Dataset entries
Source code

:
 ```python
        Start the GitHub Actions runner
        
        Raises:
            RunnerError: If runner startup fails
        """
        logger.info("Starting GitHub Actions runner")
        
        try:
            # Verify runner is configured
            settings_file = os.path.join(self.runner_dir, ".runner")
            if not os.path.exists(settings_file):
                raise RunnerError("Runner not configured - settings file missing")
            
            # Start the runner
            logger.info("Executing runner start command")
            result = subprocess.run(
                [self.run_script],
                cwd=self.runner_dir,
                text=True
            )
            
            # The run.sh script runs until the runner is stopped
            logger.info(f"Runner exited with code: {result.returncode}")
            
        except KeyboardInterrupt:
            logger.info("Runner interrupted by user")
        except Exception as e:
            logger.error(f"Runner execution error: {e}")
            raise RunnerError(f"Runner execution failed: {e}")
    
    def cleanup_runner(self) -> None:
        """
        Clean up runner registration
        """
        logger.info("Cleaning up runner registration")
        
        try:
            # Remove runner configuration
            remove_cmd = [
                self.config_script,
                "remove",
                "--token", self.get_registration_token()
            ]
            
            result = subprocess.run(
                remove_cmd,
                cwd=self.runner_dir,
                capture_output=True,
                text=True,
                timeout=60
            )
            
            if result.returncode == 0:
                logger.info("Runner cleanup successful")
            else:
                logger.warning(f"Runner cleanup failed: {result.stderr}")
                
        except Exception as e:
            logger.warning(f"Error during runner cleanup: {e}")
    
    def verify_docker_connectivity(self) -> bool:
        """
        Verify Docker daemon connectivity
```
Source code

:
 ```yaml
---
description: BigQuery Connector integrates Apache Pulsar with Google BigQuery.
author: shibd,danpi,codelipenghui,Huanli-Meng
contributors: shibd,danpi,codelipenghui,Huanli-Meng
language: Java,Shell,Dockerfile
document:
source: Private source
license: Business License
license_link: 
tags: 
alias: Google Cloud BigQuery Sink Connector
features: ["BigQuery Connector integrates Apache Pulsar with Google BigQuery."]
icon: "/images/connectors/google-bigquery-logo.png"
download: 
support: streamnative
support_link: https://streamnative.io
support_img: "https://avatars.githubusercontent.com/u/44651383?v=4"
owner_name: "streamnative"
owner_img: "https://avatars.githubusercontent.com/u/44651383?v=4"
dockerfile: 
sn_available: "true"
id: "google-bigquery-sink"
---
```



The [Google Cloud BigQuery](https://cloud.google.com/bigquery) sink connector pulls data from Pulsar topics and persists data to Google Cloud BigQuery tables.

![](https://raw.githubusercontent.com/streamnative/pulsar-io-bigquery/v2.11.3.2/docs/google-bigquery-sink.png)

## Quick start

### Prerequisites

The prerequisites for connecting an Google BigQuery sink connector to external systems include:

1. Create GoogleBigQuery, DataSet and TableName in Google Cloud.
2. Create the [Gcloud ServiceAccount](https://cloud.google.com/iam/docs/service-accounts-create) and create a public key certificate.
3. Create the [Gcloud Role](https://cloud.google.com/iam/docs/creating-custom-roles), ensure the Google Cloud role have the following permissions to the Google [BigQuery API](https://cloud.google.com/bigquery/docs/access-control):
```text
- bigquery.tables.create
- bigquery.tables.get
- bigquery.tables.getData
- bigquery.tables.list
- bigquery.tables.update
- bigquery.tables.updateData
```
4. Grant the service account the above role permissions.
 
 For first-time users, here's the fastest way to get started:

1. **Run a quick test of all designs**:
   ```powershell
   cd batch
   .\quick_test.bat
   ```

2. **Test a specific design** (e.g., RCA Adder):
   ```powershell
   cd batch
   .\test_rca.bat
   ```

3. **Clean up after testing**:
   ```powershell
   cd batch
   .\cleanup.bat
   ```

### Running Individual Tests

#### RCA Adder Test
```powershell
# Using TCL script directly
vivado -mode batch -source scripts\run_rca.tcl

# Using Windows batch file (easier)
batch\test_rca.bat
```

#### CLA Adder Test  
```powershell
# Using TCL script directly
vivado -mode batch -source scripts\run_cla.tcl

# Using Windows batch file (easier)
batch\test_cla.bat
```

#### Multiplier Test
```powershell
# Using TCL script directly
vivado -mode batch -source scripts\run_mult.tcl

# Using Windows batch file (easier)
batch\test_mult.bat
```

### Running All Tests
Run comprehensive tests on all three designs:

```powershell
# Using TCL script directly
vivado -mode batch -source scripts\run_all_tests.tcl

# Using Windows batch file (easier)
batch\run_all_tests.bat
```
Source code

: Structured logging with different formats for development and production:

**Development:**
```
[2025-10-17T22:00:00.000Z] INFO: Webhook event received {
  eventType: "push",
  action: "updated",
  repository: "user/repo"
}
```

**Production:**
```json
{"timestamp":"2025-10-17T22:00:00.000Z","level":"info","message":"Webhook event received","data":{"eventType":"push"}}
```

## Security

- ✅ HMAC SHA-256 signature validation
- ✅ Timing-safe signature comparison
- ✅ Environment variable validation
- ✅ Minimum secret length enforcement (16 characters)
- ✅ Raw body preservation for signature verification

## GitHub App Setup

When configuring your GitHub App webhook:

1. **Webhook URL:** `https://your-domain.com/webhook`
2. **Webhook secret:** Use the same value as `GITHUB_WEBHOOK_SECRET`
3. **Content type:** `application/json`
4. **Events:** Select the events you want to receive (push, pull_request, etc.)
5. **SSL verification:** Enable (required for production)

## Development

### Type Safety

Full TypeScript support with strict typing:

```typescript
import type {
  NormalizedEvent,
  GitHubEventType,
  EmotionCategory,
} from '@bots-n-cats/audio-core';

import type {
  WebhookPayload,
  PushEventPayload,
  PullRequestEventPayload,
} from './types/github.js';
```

**The problem:**
Copy each line above that has the word "RunnerError".

**Answer to the problem:**
            RunnerError: If runner startup fails
                raise RunnerError("Runner not configured - settings file missing")
            raise RunnerError(f"Runner execution failed: {e}")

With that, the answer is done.